_Your instructions_. Edit the lines below so that each occurrence of "Read more" becomes "See more", changing nothing else. Leave the pictures out of your answer.

Collected data
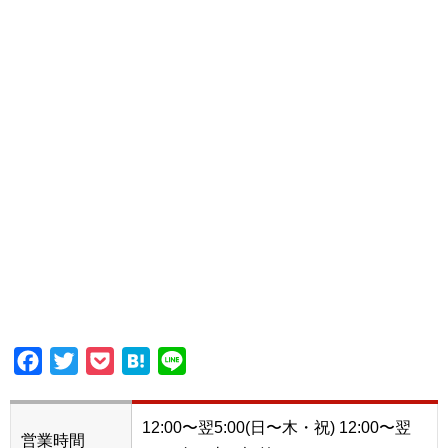
Facebook
Twitter
Pocket
Hatena
Line
12:00〜翌5:00(日〜木・祝) 12:00〜翌
営業時間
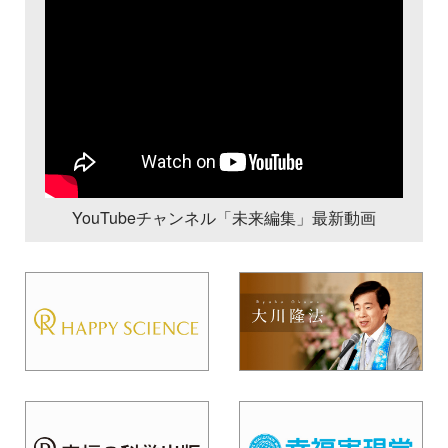
YouTubeチャンネル「未来編集」最新動画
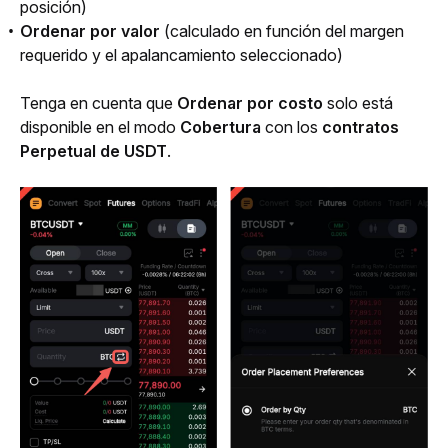
posición)
Ordenar por valor
(calculado en función del margen
requerido y el apalancamiento seleccionado)
Tenga en cuenta que 
Ordenar por costo
 solo está 
disponible en el modo 
Cobertura
 con los 
contratos 
Perpetual de USDT
. 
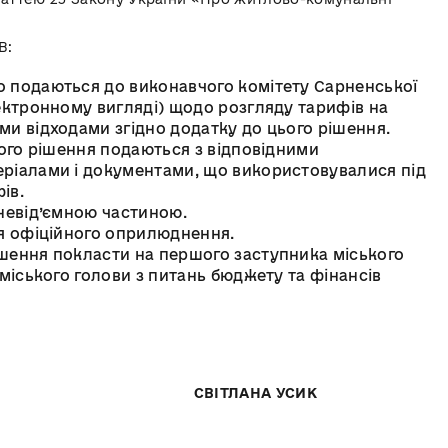
ької ради
:
 подаються до виконавчого комітету Сарненської
ектронному вигляді) щодо розгляду тарифів на
ми відходами згідно додатку до цього рішення.
ього рішення подаються з відповідними
ріалами і документами, що використовувалися під
ів.
 невід’ємною частиною.
ня офіційного оприлюднення.
шення покласти на першого заступника міського
 міського голови з питань бюджету та фінансів
ЛОВА СВІТЛАНА УСИК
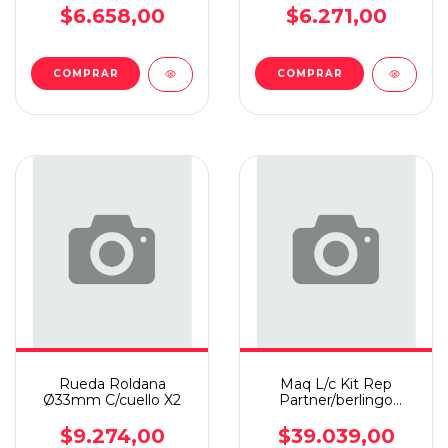
$6.658,00
$6.271,00
COMPRAR
COMPRAR
Rueda Roldana
Maq L/c Kit Rep
Ø33mm C/cuello X2
Partner/berlingo
Completo
$9.274,00
$39.039,00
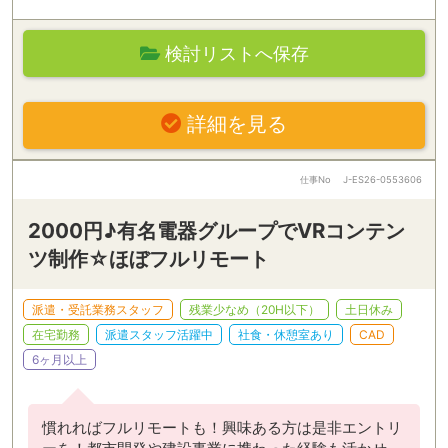
検討リストへ保存
詳細を見る
仕事No
J-ES26-0553606
2000円♪有名電器グループでVRコンテン
ツ制作☆ほぼフルリモート
派遣・受託業務スタッフ
残業少なめ（20H以下）
土日休み
在宅勤務
派遣スタッフ活躍中
社食・休憩室あり
CAD
6ヶ月以上
慣れればフルリモートも！興味ある方は是非エントリ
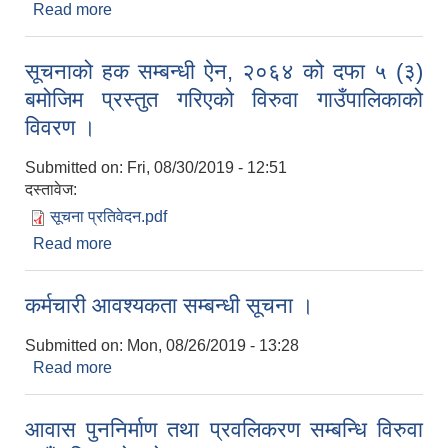
Read more
about लेखा परिक्षणको लागि सूचिकृत हुने बारे सूचना ।
सूचनाको हक सम्बन्धी ऐन, २०६४ को दफा ५ (३)
बमोजिम प्रस्तुत गरिएको विरुवा गाउँपालिकाको
विवरण ।
Submitted on:
Fri, 08/30/2019 - 12:51
दस्तावेज:
सूचना प्रतिवेदन.pdf
Read more
about सूचनाको हक सम्बन्धी ऐन, २०६४ को दफा ५ (३)
बमोजिम प्रस्तुत गरिएको विरुवा गाउँपालिकाको विवरण ।
कर्मचारी आवश्यकता सम्बन्धी सूचना ।
Submitted on:
Mon, 08/26/2019 - 13:28
Read more
about कर्मचारी आवश्यकता सम्बन्धी सूचना ।
आवास पुननिर्माण तथा प्रवलिकरण सम्बन्धि विरुवा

_Solution to this problem_.
Facebook
Twitter
Pocket
Hatena
Line
12:00〜翌5:00(日〜木・祝) 12:00〜翌
営業時間
YouTubeチャンネル「未来編集」最新動画
posición)
Ordenar por valor
(calculado en función del margen
requerido y el apalancamiento seleccionado)
Tenga en cuenta que 
Ordenar por costo
 solo está 
disponible en el modo 
Cobertura
 con los 
contratos 
Perpetual de USDT
. 
ької ради
:
 подаються до виконавчого комітету Сарненської
ектронному вигляді) щодо розгляду тарифів на
ми відходами згідно додатку до цього рішення.
ього рішення подаються з відповідними
ріалами і документами, що використовувалися під
ів.
 невід’ємною частиною.
ня офіційного оприлюднення.
шення покласти на першого заступника міського
 міського голови з питань бюджету та фінансів
ЛОВА СВІТЛАНА УСИК
$6.658,00
$6.271,00
COMPRAR
COMPRAR
Rueda Roldana
Maq L/c Kit Rep
Ø33mm C/cuello X2
Partner/berlingo
Completo
$9.274,00
$39.039,00
検討リストへ保存
詳細を見る
仕事No
J-ES26-0553606
2000円♪有名電器グループでVRコンテン
ツ制作☆ほぼフルリモート
派遣・受託業務スタッフ
残業少なめ（20H以下）
土日休み
在宅勤務
派遣スタッフ活躍中
社食・休憩室あり
CAD
6ヶ月以上
慣れればフルリモートも！興味ある方は是非エントリ
See more
about लेखा परिक्षणको लागि सूचिकृत हुने बारे सूचना ।
सूचनाको हक सम्बन्धी ऐन, २०६४ को दफा ५ (३)
बमोजिम प्रस्तुत गरिएको विरुवा गाउँपालिकाको
विवरण ।
Submitted on:
Fri, 08/30/2019 - 12:51
दस्तावेज:
सूचना प्रतिवेदन.pdf
See more
about सूचनाको हक सम्बन्धी ऐन, २०६४ को दफा ५ (३)
बमोजिम प्रस्तुत गरिएको विरुवा गाउँपालिकाको विवरण ।
कर्मचारी आवश्यकता सम्बन्धी सूचना ।
Submitted on:
Mon, 08/26/2019 - 13:28
See more
about कर्मचारी आवश्यकता सम्बन्धी सूचना ।
आवास पुननिर्माण तथा प्रवलिकरण सम्बन्धि विरुवा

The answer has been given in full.